* **Your task**: Return, from the lines below, each one that includes the word "MARTIN".

* **Material for the task**:
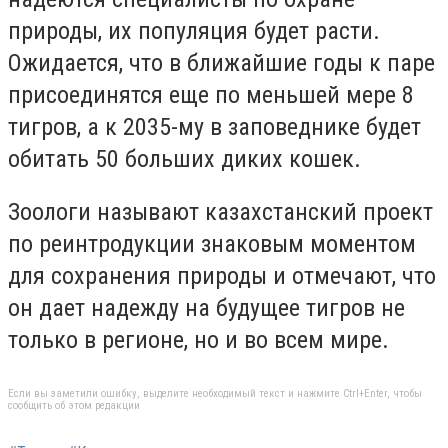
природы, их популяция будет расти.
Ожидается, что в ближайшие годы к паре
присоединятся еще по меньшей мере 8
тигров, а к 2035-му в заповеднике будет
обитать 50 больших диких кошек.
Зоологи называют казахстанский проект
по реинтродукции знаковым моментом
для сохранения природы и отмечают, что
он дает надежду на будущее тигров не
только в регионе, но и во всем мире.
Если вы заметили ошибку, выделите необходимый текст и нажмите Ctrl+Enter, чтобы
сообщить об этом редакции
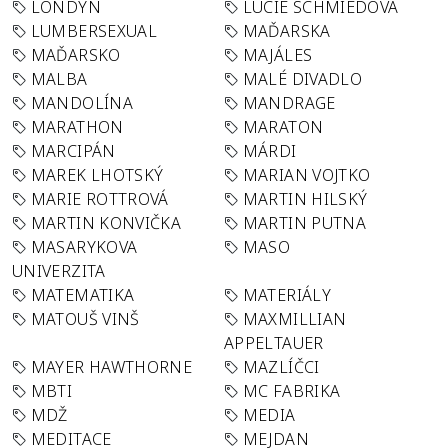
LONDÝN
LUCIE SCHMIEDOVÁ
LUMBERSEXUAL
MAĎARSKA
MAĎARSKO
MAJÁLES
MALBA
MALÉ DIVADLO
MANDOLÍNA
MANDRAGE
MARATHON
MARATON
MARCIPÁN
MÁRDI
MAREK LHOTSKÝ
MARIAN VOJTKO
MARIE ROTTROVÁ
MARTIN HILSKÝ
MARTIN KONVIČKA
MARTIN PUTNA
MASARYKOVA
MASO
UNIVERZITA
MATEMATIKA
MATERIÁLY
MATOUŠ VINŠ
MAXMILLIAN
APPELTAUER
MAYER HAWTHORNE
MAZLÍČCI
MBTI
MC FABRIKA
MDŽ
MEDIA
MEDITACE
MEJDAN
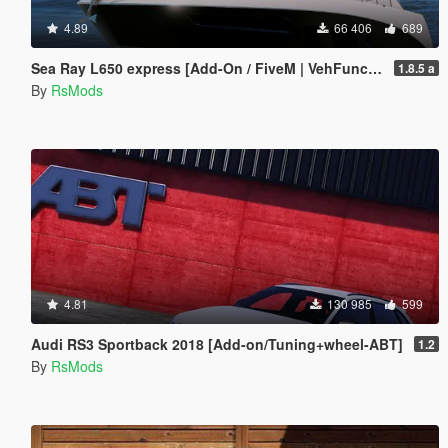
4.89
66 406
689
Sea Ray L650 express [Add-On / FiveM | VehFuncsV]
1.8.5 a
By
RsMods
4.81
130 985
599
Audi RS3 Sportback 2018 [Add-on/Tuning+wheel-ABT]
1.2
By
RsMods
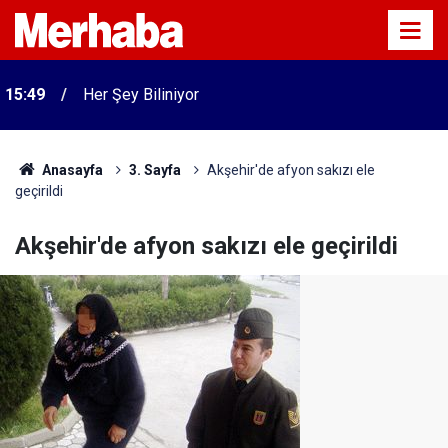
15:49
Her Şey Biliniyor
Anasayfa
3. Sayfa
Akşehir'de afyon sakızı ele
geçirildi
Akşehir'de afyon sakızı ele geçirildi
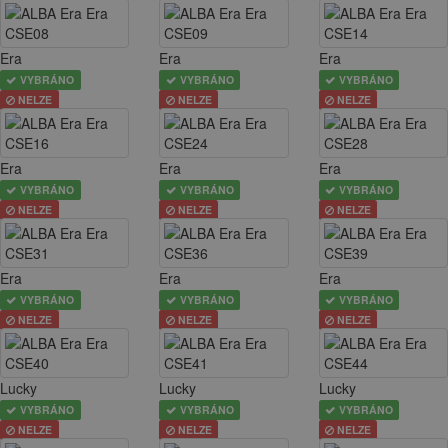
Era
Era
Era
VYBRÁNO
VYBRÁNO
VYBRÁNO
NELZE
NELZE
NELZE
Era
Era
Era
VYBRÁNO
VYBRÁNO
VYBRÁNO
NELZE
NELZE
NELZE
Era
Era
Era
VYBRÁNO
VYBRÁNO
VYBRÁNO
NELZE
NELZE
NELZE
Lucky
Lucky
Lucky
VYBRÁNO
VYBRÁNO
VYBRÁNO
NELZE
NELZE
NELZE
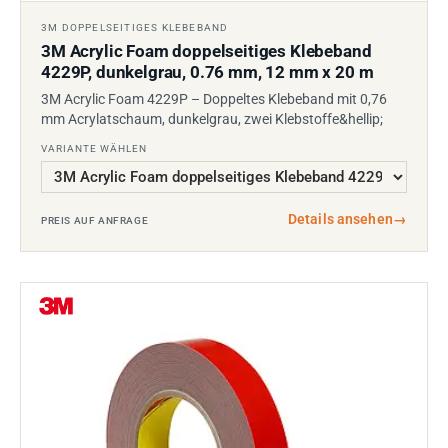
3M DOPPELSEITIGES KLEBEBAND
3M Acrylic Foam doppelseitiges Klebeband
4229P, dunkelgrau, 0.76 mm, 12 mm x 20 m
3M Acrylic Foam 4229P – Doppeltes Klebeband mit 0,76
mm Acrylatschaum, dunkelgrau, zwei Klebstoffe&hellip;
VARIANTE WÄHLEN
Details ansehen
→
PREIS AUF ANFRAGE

--

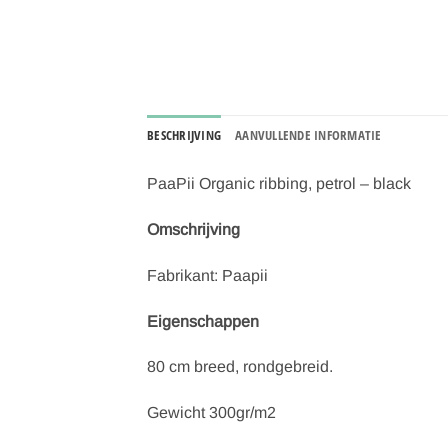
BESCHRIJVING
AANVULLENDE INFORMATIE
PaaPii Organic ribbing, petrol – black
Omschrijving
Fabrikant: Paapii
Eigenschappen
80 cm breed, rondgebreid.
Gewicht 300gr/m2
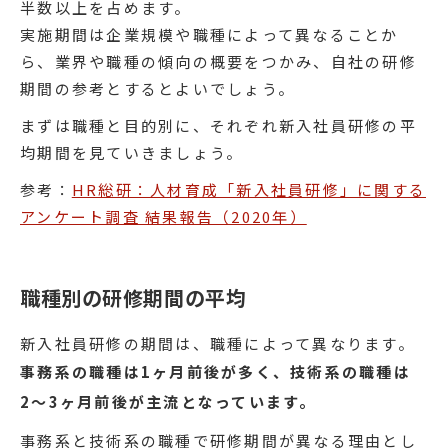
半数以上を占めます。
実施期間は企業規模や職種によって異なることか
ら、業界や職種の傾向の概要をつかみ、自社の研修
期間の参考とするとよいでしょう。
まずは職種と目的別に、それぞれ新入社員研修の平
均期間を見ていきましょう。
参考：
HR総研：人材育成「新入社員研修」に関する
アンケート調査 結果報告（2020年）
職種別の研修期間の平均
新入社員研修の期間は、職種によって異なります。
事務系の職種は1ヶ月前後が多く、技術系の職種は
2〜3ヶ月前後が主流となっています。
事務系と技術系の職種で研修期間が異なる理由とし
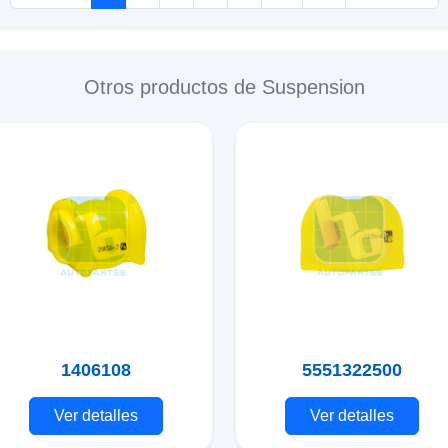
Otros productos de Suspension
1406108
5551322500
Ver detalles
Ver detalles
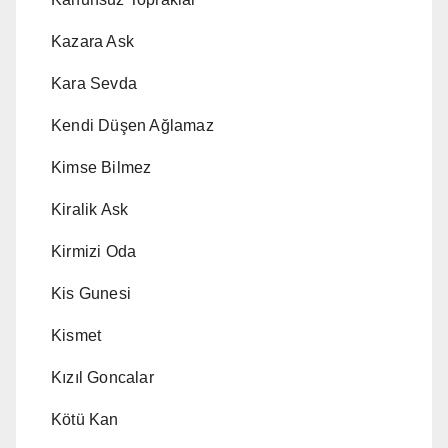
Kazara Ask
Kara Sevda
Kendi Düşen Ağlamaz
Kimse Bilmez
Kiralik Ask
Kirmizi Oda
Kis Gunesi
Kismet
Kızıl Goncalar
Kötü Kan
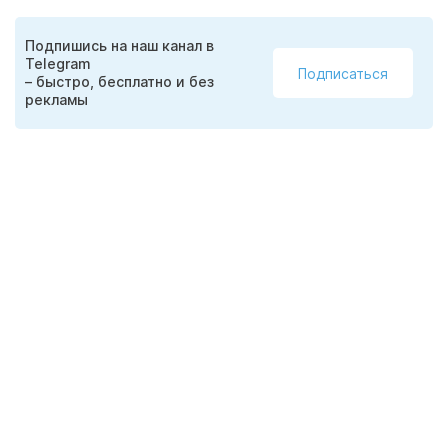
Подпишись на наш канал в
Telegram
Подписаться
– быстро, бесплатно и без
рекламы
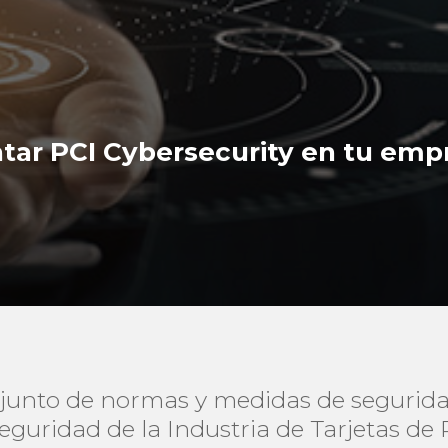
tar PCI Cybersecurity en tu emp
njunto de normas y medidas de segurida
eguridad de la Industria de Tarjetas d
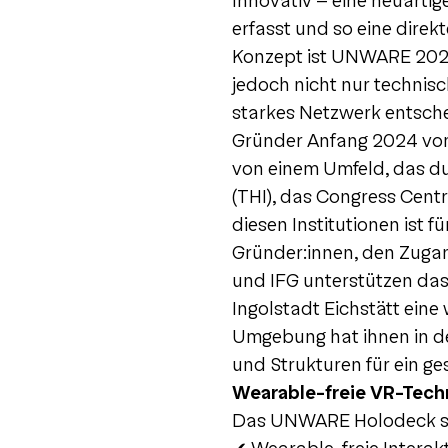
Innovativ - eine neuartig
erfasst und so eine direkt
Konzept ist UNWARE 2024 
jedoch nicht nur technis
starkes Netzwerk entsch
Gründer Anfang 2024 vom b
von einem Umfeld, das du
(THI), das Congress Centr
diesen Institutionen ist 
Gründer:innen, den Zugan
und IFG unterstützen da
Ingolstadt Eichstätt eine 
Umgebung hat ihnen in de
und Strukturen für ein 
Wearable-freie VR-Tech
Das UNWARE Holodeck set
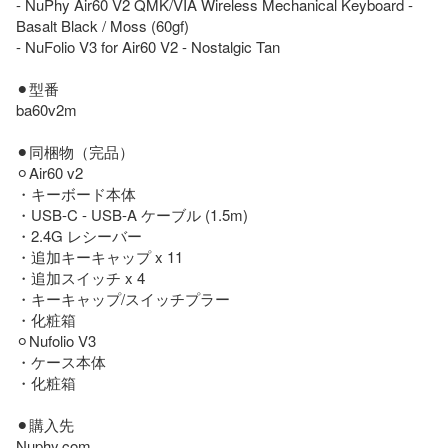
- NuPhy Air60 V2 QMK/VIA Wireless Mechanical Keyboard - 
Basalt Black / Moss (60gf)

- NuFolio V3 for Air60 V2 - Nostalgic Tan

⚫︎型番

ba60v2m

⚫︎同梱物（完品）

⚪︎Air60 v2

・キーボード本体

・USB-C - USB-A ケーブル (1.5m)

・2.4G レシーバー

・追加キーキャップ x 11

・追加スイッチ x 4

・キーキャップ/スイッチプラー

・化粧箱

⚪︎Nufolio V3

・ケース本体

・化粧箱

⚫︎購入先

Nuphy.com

==

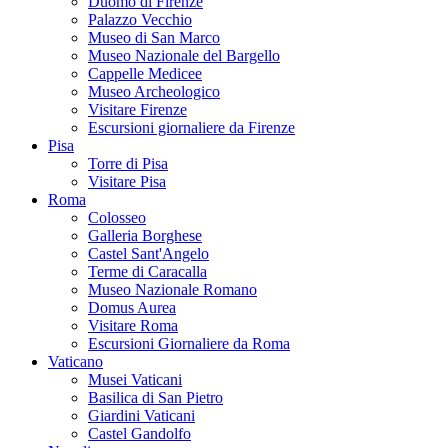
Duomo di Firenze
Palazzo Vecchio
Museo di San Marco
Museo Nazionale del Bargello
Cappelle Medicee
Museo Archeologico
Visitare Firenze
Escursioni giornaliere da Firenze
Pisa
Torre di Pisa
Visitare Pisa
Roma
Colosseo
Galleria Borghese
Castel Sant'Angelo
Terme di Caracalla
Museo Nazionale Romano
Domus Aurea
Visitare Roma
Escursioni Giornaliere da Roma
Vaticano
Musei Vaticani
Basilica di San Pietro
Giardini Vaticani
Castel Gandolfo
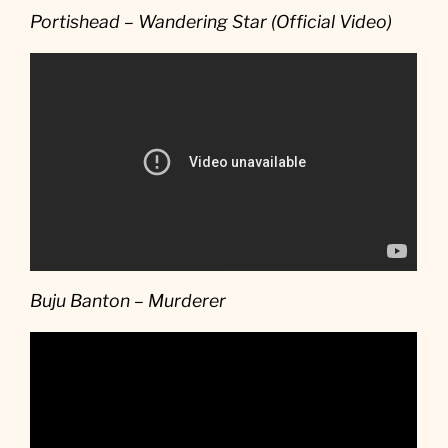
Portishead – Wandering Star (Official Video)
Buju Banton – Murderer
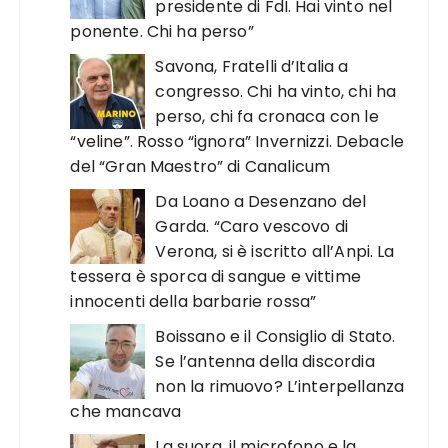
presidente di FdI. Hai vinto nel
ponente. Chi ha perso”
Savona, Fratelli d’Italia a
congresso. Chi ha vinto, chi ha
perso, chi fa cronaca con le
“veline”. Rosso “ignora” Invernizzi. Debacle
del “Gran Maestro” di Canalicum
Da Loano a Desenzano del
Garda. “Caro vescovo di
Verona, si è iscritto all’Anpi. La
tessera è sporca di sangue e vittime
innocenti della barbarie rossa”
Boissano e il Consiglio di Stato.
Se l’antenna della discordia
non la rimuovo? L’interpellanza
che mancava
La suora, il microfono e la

* **Answer area**:
MARTIN HILSKÝ
MARTIN KONVIČKA
MARTIN PUTNA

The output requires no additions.